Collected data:
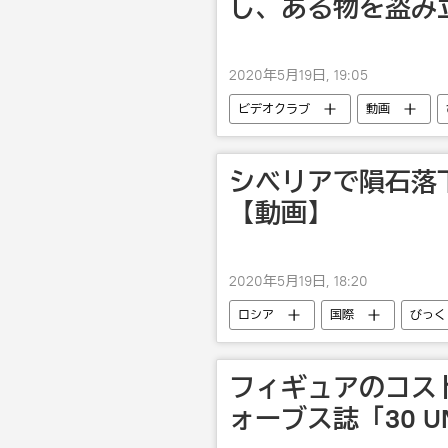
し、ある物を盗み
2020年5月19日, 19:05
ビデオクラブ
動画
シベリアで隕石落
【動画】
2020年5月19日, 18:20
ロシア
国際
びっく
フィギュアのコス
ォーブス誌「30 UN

→ TO-DO ITEM
Could you repeat the data exactly, omitting its pictures?

→ TASK RESULT
し、ある物を盗み
2020年5月19日, 19:05
ビデオクラブ
動画
シベリアで隕石落
【動画】
2020年5月19日, 18:20
ロシア
国際
びっく
フィギュアのコス
ォーブス誌「30 UN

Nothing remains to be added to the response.